[Pose estimation data]
━━━━━━━━━━

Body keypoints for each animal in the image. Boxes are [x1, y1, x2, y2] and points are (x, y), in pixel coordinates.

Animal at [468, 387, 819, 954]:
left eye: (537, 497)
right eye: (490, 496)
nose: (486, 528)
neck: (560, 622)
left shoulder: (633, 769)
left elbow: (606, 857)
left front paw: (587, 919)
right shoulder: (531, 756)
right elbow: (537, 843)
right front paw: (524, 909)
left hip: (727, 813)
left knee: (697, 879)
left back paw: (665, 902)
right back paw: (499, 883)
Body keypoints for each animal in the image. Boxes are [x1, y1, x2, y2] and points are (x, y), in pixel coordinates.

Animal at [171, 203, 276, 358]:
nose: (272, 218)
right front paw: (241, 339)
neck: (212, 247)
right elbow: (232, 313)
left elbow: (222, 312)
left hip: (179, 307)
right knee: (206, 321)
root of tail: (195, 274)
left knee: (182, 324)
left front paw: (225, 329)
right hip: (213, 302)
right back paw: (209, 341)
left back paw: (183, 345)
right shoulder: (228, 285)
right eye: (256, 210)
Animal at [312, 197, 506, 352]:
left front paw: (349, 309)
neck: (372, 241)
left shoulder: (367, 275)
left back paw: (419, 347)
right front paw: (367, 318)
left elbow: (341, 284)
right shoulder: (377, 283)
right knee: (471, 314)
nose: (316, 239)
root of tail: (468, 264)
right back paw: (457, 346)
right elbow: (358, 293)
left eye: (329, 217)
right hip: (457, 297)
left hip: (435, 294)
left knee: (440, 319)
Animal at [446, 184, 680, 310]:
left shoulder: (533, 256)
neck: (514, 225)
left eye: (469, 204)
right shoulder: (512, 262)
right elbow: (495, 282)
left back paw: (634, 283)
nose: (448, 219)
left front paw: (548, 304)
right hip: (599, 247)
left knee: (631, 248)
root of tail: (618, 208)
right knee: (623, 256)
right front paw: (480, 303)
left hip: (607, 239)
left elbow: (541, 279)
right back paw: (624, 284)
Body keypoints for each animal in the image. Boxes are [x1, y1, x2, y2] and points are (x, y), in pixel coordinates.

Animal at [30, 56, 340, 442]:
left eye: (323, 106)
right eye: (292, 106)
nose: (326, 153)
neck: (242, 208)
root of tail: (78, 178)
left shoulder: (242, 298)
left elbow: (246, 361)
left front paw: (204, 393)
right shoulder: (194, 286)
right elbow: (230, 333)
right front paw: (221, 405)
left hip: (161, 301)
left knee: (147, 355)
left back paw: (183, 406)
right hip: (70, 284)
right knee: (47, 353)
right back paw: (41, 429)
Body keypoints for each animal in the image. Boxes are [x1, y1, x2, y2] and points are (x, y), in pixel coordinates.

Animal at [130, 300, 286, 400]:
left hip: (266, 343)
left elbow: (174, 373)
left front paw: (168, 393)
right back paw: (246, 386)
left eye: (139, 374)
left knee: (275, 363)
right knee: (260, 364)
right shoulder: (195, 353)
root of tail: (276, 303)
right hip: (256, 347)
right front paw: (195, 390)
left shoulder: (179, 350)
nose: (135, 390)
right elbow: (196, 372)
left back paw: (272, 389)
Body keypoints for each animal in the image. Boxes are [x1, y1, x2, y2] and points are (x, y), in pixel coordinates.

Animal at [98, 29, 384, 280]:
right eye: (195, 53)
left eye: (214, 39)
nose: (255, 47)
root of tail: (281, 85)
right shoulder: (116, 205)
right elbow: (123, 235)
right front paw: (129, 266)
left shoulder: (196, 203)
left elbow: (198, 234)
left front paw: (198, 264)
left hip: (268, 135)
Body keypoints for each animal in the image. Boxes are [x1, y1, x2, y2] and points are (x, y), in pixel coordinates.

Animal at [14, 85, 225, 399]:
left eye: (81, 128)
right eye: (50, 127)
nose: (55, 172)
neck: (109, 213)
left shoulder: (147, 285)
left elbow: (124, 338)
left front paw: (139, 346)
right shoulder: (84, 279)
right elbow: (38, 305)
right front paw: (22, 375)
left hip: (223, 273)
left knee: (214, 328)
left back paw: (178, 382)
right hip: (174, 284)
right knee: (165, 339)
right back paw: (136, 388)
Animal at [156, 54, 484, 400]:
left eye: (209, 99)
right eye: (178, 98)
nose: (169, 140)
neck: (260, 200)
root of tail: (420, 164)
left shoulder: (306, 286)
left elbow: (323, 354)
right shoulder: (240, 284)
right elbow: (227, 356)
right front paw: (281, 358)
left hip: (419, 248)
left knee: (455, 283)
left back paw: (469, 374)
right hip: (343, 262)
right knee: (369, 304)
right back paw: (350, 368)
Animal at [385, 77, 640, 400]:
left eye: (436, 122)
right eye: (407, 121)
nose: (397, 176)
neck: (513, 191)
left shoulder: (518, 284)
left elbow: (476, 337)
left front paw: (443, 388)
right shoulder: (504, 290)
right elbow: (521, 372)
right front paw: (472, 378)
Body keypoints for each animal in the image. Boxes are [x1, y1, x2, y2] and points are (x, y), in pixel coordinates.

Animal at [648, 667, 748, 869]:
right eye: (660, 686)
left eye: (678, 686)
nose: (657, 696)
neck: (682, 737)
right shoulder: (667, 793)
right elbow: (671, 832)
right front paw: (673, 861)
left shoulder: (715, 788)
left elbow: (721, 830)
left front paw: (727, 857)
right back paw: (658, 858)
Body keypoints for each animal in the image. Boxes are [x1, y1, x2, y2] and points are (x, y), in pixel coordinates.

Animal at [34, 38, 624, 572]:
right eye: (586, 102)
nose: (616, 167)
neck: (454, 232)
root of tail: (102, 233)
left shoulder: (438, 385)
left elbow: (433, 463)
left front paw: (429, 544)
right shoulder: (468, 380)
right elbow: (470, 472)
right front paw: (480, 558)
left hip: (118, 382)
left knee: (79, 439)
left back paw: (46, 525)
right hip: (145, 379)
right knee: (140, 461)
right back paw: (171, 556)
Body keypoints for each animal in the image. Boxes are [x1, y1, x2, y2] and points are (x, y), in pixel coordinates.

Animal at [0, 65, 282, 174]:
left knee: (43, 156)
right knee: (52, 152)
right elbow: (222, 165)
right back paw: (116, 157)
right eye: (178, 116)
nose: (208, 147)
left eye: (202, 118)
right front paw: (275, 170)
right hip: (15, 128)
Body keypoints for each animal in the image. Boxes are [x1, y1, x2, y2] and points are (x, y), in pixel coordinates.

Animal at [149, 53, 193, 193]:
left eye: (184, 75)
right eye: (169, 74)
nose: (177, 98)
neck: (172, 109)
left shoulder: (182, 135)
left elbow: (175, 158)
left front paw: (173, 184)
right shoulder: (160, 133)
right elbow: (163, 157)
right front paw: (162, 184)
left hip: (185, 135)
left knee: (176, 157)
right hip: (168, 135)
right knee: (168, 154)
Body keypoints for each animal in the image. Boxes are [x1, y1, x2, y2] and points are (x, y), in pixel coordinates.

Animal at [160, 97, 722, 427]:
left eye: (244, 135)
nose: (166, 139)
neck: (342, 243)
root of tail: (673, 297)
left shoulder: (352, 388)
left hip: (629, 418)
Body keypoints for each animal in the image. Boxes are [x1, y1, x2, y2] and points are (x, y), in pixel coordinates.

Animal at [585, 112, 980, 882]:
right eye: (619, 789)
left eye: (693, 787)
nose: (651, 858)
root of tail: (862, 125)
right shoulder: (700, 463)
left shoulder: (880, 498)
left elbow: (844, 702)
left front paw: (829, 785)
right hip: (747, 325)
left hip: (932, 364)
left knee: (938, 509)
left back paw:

━━━━━━━━━━

▶ Try it: Starting at the line in the records above that contains "nose: (166, 139)", output every line up to and including the last one, with nothing added.

▶ Response area:
nose: (166, 139)
neck: (342, 243)
root of tail: (673, 297)
left shoulder: (352, 388)
left hip: (629, 418)
Body keypoints for each animal in the image. Boxes are [x1, y1, x2, y2] and points are (x, y), in pixel coordinates.

Animal at [585, 112, 980, 882]:
right eye: (619, 789)
left eye: (693, 787)
nose: (651, 858)
root of tail: (862, 125)
right shoulder: (700, 463)
left shoulder: (880, 498)
left elbow: (844, 702)
left front paw: (829, 785)
right hip: (747, 325)
left hip: (932, 364)
left knee: (938, 509)
left back paw:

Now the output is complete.